Grief doesn't care about preparedness. It laughs in the face of all that. It rams your consciousness with the strength of a thousand flames, and all you can do is breathe through it, tell yourself that this day will pass, and try to be as kind to yourself as possible. I let myself cry, be frustrated and feel cheated because those are all normal, valid feelings. It wasn't easy to be so emotionally vulnerable, but there was nothing I could do to stop it. It feels miserable, yet I understand that those emotions are necessary and healing.

Last year I kept trying to fight it, and that was futile. That's why this year I decided on a different approach: Accepting all feelings that came on the 15th or the days leading up to it, which are often hardest. No resistance; no reprimanding myself for feeling what are normal feelings when processing grief; no chastising myself for not being emotionally stronger in year 4. Was the anger gone? Not at all. Was it painful? Most definitely. Did I expect any less? No.

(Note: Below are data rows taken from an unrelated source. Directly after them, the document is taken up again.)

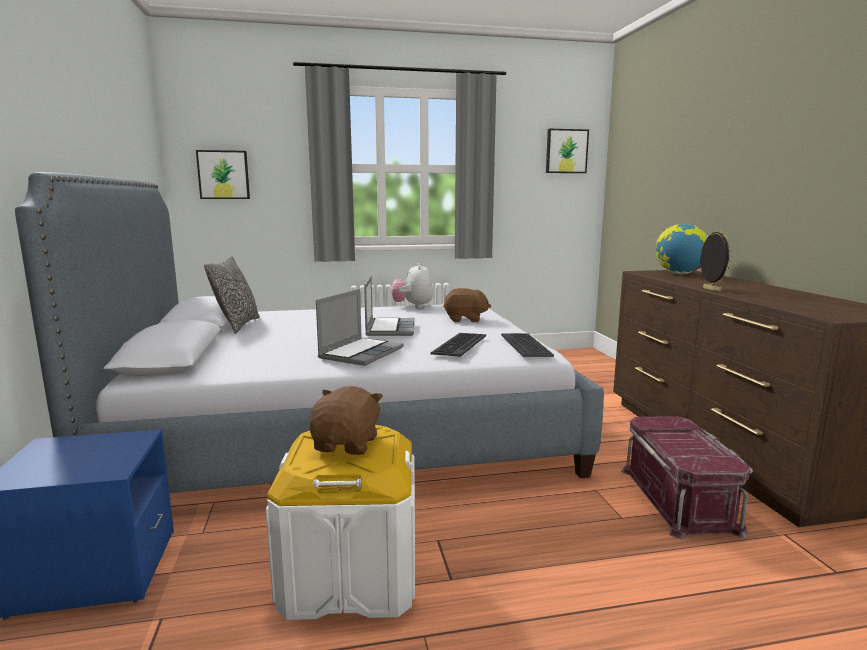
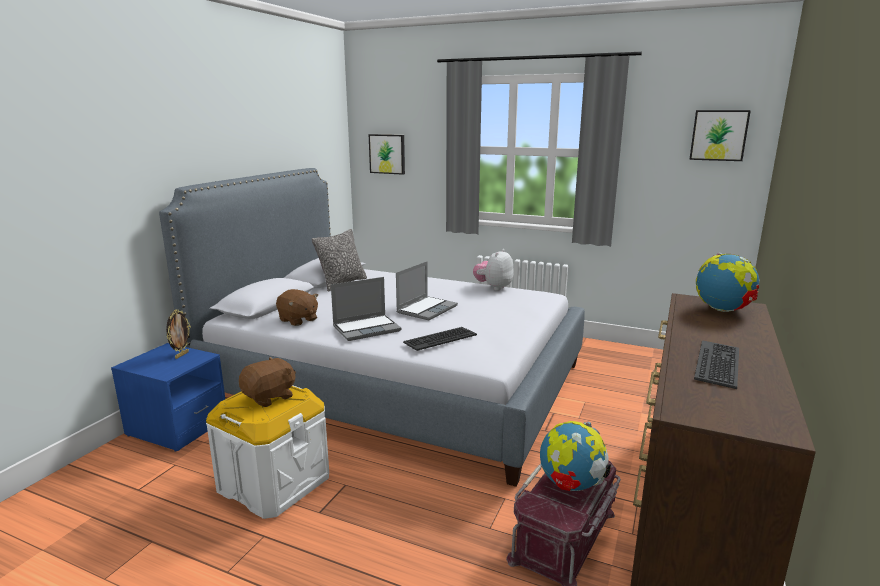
camera: 35 degrees right, 5 degrees up
brown plush toy [443,288,491,322] -> brown plush toy moved to [276,289,318,326]
keyboard [501,333,554,357] -> keyboard moved to [694,340,739,389]
picture frame [700,230,732,291] -> picture frame moved to [166,309,191,359]
none -> globe [540,421,611,491]

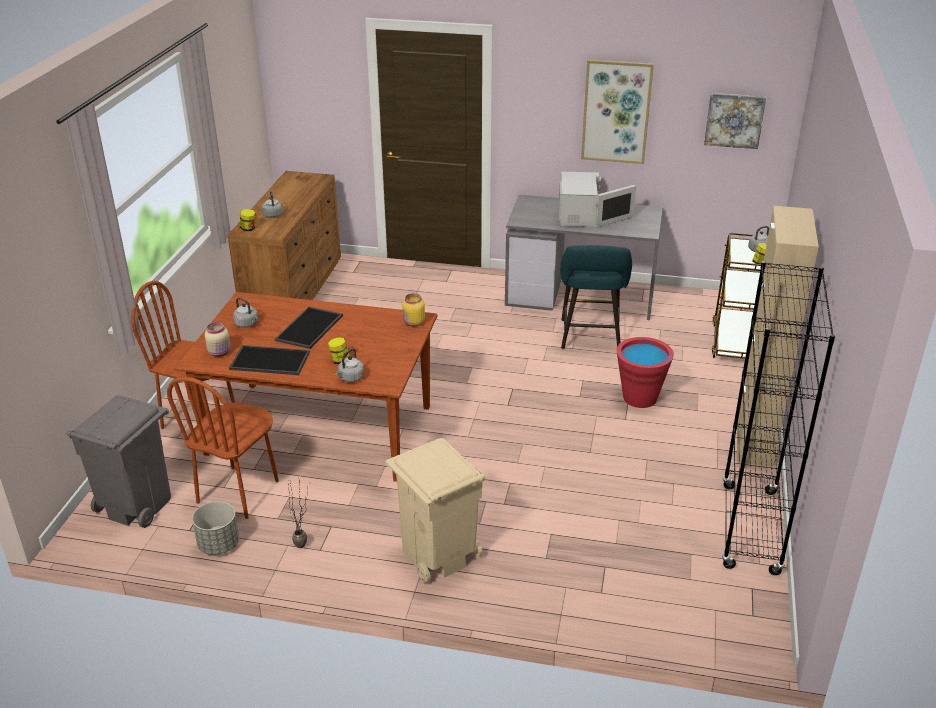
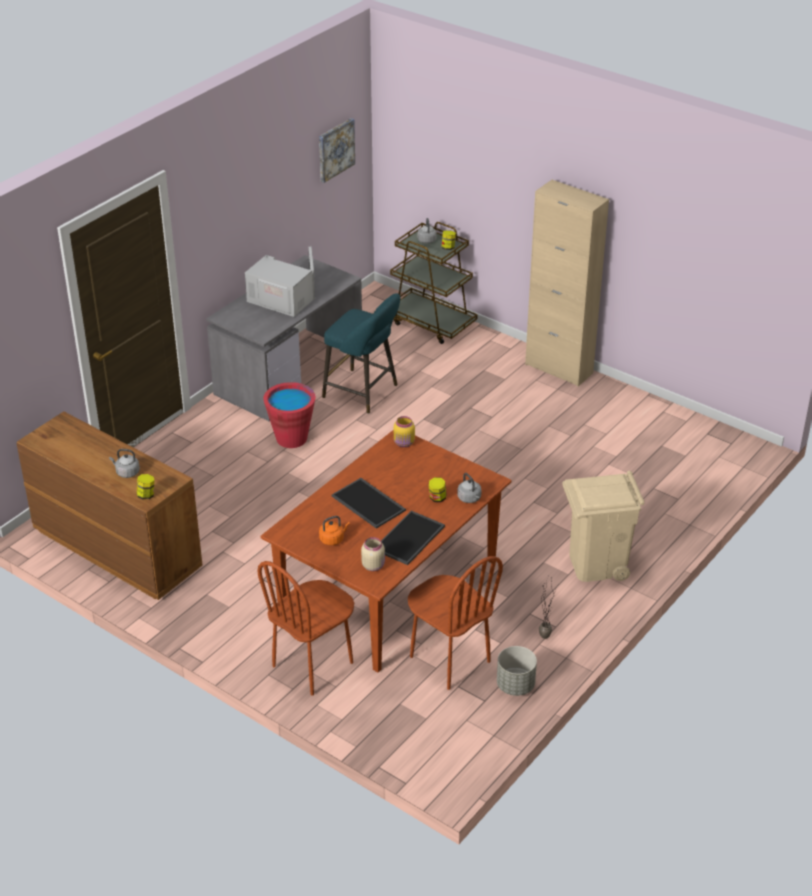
camera: 65 degrees left, 5 degrees up
grey trash can [67,395,171,528] -> none
grey kettle [233,297,258,328] -> orange kettle [319,516,350,545]
picture [581,60,654,164] -> none
red bucket [617,337,674,408] -> red bucket moved to [263,382,315,448]
black bookcase [722,261,835,575] -> none

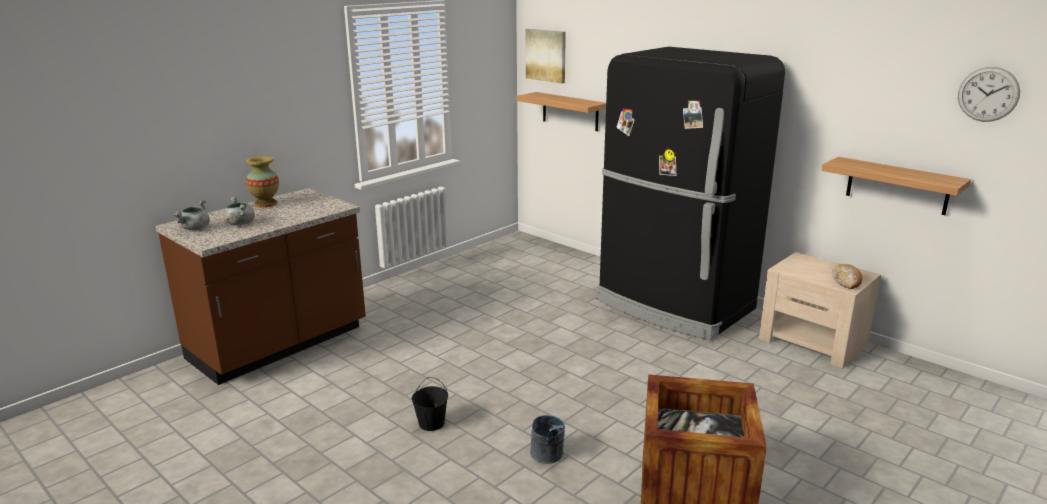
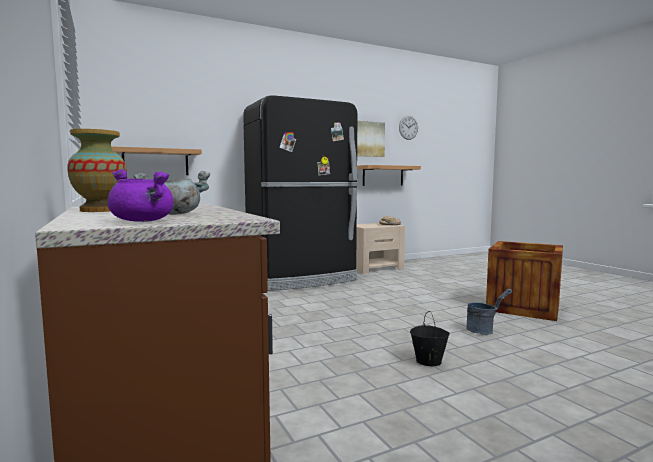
camera: 70 degrees left, 15 degrees down
grey cooking pot [174,200,210,230] -> purple cooking pot [107,169,173,222]
picture [526,29,566,83] -> picture moved to [357,121,385,157]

In that respect, I was prepared in a way I hadn't been before. I was prepared to let the day bring what ever emotions it would, and not fight it. In these years of grieving I am learning that grief will always be unpredictable, but that if I had survived the past three years of remembering, feeling, and living through another anniversary, I could do it one more time. This is my new reality, the life I face daily. It is not the one I chose, but it is the one that I must learn to make the best of.